Textauszug =
☆ ☆ ☆ ☆
DIE MACHT DER WUNDER

Kann man heutzutage als aufgeklärter Zeitgenosse noch an Wunder glauben? 56 Prozent der Bundesbürger beantworten die Frage mit einem "JA". Schließlich erleben wir im Alltag immer wieder kleine wunder, die uns Kraft und Zuversicht geben. Was steckt hinter unserer tiefen Sehnsucht nach dem Unvorhersehbaren?

(von Frank Nicolaus - aus P.M.- Welt des Wissens)

Der Schock kam vom Himmel. Die Nacht war finster und kalt. Die Hirten, die auf dem Feld die Herden hüteten, froren gottserbärmlich. Da strahlte plötzlich ein Licht aus der Dunkelheit auf, blendend und hel wie ein Blitz. Und als die Hirten sich in panischer Angst auf den Boden warfen, trat ein Engel aus dem Licht und verkündete ihnen die Geburt des Erlösers. Das göttliche Kind sei in einem Stall in Bethlehem zur Welt gekommen und liege in einer Krippe auf Stroh. Bald versammelte sich eine ganze Heerschar von Engeln auf dem Feld. Wie aus einem einzigen Mund lobten die himmlischen Wesen den Allmächtigen und wünschten den Menschen feierlich "Frieden auf Erden".
Als der Evangelist Lukas die "Weihnachtsgeschichte" niederschrieb, konnte er sich nicht auf augenzeugen berufen. Das erste Wunder von Bethlehem fand vor über 2000 Jahren unter Ausschluß der Öffentlichkeit statt.
Über das zweite Wunder von Bethlehem berichtete Reuters, die größte Nachrichtenagentur der Welt, mit Fotos und Interviews. Das Kind, von der Presse zum "Wunderbaby" hochgeschrieben, wurde im palästinensischen Flüchtlingslager "Aida" bei Bethlehem geboren. Es kam im November 2003 am 27. Tag des heiligen Ramadan zur Welt. Ein historisches Datum im Islam: An diesem Tag offenbarte Allah einst dem Propheten Mohammed die ersten Suren des Korans. Die Flüchtlingsbaracke bei Bethlehem wurde schnell zum Wallfahrtsort der West-Bank-Palästinenser. Sie kamen um "die Botschaft Allahs" zu sehen: Auf der rechten Wange des Säuglings bildete ein großes Muttermal den arabischen Rufnahmen Ala. Ein vielsagendes Wunder für die frommen Muslime; denn Ala hieß ein Onkel des "Wunderbabys" von israelischen Soldaten erschossen worden war. Die islamischen Pilger deuteten das Muttermal des Neugeborenen als eine himmlische Nachricht. Vor laufenden Kameras erklärte Ajscha Ajjad, die Großmutter des Kindes: "Allah will uns zeigen, dass die Soldaten zwar unsere Söhne töten können, aber nicht unsere Seele:" Keine Kampfansage an die Israelis. Die leidgeprüfte Frau ergänzte: "Allahs Zeichen ermahnt die Israelis und Palästinenser, endlich Frieden zu schließen, damit unsere Kinder in einer gewaltfreien Welt aufwachsen können." Zwei Wunderberichte, eine gemeinsame Botschaft. Friede den Menschen.
☆ ☆ ☆ ☆
Aus einer Sammlung entnommene Daten:
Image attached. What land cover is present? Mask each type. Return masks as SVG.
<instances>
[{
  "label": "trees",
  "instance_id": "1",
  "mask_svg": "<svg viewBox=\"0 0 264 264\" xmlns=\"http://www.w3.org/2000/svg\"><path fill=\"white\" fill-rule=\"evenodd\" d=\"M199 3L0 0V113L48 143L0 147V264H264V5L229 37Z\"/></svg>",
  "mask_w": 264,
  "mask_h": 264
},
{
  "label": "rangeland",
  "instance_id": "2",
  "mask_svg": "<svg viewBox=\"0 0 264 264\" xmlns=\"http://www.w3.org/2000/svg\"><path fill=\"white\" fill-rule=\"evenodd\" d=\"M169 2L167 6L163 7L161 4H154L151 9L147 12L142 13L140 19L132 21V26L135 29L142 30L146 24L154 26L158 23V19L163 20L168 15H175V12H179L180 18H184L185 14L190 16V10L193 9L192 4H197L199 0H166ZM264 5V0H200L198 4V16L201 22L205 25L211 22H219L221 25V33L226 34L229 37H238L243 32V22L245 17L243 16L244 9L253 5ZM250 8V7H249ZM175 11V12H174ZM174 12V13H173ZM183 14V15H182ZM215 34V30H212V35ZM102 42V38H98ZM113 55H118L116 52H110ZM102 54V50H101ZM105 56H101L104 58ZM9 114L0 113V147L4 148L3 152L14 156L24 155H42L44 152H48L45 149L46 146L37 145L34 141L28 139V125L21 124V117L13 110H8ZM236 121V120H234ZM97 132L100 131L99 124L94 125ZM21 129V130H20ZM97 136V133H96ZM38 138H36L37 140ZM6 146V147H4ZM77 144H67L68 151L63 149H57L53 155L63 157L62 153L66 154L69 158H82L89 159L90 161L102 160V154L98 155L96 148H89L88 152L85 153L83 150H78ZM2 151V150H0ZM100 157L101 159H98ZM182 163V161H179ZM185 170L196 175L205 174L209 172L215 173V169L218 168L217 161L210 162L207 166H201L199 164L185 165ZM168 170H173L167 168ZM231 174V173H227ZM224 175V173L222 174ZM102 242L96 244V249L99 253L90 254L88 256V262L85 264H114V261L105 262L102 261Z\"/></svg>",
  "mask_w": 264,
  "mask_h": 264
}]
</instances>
☆ ☆ ☆ ☆
Ziel der Übung =
Gib den Absatz des Artikels, der mit „Der Schock kam vom Himmel“ anfängt, als knappe Stichpunktliste wieder, ohne seine wesentlichen Fakten wegzulassen. Das Material hat eine andere Herkunft als der Artikel.

Lösung =
- Finstere, kalte Nacht; Hirten hüten auf dem Feld ihre Herden und frieren.
- Plötzlich leuchtet ein blendendes Licht auf; die Hirten werfen sich voller Angst zu Boden.
- Ein Engel tritt aus dem Licht und verkündet die Geburt des Erlösers.
- Das göttliche Kind ist in einem Stall in Bethlehem geboren und liegt in einer Krippe auf Stroh.
- Eine Heerschar von Engeln versammelt sich, lobt den Allmächtigen und wünscht den Menschen „Frieden auf Erden“.